» **The task**: Reproduce the data below word for word, leaving out nothing.

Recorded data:
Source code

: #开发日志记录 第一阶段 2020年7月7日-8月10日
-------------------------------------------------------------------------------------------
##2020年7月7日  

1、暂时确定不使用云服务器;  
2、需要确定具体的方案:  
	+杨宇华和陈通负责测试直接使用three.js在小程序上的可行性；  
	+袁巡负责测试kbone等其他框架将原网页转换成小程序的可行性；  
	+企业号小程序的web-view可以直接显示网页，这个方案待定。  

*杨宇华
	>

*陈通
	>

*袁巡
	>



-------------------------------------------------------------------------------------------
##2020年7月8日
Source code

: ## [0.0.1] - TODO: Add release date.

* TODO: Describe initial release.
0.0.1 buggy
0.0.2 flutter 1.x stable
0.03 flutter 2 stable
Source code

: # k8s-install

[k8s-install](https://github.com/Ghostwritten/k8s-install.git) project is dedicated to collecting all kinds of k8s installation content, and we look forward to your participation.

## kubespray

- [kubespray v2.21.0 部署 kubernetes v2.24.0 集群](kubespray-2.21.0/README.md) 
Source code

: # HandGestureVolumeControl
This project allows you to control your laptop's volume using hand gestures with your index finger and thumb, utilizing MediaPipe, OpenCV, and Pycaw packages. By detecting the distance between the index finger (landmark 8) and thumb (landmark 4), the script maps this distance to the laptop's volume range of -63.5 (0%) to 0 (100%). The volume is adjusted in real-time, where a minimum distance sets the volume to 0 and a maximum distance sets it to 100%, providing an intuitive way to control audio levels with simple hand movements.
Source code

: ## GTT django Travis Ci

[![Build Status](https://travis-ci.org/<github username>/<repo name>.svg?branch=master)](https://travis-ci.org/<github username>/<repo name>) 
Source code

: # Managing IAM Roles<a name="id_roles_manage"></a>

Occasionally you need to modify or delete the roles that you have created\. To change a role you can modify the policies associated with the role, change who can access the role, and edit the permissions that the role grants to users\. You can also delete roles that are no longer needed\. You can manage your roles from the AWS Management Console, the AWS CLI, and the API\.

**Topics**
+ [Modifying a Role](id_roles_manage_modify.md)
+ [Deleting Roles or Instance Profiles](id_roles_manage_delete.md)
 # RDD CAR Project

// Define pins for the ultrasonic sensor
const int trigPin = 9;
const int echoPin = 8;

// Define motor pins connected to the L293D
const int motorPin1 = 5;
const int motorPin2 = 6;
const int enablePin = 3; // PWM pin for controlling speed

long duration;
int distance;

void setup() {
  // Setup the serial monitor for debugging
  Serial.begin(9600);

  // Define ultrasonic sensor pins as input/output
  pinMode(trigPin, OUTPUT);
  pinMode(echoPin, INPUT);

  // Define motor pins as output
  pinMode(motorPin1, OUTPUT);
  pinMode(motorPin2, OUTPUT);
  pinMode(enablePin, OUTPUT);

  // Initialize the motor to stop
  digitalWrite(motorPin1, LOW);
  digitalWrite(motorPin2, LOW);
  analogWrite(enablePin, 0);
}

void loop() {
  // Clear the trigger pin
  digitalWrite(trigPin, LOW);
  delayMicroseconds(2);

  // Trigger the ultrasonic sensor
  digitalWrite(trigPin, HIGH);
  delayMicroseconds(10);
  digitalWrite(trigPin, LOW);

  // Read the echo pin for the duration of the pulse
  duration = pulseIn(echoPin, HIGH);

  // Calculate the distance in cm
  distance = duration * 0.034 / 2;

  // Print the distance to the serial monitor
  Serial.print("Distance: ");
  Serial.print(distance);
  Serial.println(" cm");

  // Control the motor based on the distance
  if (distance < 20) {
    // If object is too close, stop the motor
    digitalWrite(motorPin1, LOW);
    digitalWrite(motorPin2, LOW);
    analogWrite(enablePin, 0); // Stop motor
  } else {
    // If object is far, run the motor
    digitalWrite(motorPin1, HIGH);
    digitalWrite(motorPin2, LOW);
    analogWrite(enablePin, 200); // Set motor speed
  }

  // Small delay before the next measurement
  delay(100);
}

» **Expected answer**:
Source code

: #开发日志记录 第一阶段 2020年7月7日-8月10日
-------------------------------------------------------------------------------------------
##2020年7月7日  

1、暂时确定不使用云服务器;  
2、需要确定具体的方案:  
	+杨宇华和陈通负责测试直接使用three.js在小程序上的可行性；  
	+袁巡负责测试kbone等其他框架将原网页转换成小程序的可行性；  
	+企业号小程序的web-view可以直接显示网页，这个方案待定。  

*杨宇华
	>

*陈通
	>

*袁巡
	>



-------------------------------------------------------------------------------------------
##2020年7月8日
Source code

: ## [0.0.1] - TODO: Add release date.

* TODO: Describe initial release.
0.0.1 buggy
0.0.2 flutter 1.x stable
0.03 flutter 2 stable
Source code

: # k8s-install

[k8s-install](https://github.com/Ghostwritten/k8s-install.git) project is dedicated to collecting all kinds of k8s installation content, and we look forward to your participation.

## kubespray

- [kubespray v2.21.0 部署 kubernetes v2.24.0 集群](kubespray-2.21.0/README.md) 
Source code

: # HandGestureVolumeControl
This project allows you to control your laptop's volume using hand gestures with your index finger and thumb, utilizing MediaPipe, OpenCV, and Pycaw packages. By detecting the distance between the index finger (landmark 8) and thumb (landmark 4), the script maps this distance to the laptop's volume range of -63.5 (0%) to 0 (100%). The volume is adjusted in real-time, where a minimum distance sets the volume to 0 and a maximum distance sets it to 100%, providing an intuitive way to control audio levels with simple hand movements.
Source code

: ## GTT django Travis Ci

[![Build Status](https://travis-ci.org/<github username>/<repo name>.svg?branch=master)](https://travis-ci.org/<github username>/<repo name>) 
Source code

: # Managing IAM Roles<a name="id_roles_manage"></a>

Occasionally you need to modify or delete the roles that you have created\. To change a role you can modify the policies associated with the role, change who can access the role, and edit the permissions that the role grants to users\. You can also delete roles that are no longer needed\. You can manage your roles from the AWS Management Console, the AWS CLI, and the API\.

**Topics**
+ [Modifying a Role](id_roles_manage_modify.md)
+ [Deleting Roles or Instance Profiles](id_roles_manage_delete.md)
 # RDD CAR Project

// Define pins for the ultrasonic sensor
const int trigPin = 9;
const int echoPin = 8;

// Define motor pins connected to the L293D
const int motorPin1 = 5;
const int motorPin2 = 6;
const int enablePin = 3; // PWM pin for controlling speed

long duration;
int distance;

void setup() {
  // Setup the serial monitor for debugging
  Serial.begin(9600);

  // Define ultrasonic sensor pins as input/output
  pinMode(trigPin, OUTPUT);
  pinMode(echoPin, INPUT);

  // Define motor pins as output
  pinMode(motorPin1, OUTPUT);
  pinMode(motorPin2, OUTPUT);
  pinMode(enablePin, OUTPUT);

  // Initialize the motor to stop
  digitalWrite(motorPin1, LOW);
  digitalWrite(motorPin2, LOW);
  analogWrite(enablePin, 0);
}

void loop() {
  // Clear the trigger pin
  digitalWrite(trigPin, LOW);
  delayMicroseconds(2);

  // Trigger the ultrasonic sensor
  digitalWrite(trigPin, HIGH);
  delayMicroseconds(10);
  digitalWrite(trigPin, LOW);

  // Read the echo pin for the duration of the pulse
  duration = pulseIn(echoPin, HIGH);

  // Calculate the distance in cm
  distance = duration * 0.034 / 2;

  // Print the distance to the serial monitor
  Serial.print("Distance: ");
  Serial.print(distance);
  Serial.println(" cm");

  // Control the motor based on the distance
  if (distance < 20) {
    // If object is too close, stop the motor
    digitalWrite(motorPin1, LOW);
    digitalWrite(motorPin2, LOW);
    analogWrite(enablePin, 0); // Stop motor
  } else {
    // If object is far, run the motor
    digitalWrite(motorPin1, HIGH);
    digitalWrite(motorPin2, LOW);
    analogWrite(enablePin, 200); // Set motor speed
  }

  // Small delay before the next measurement
  delay(100);
}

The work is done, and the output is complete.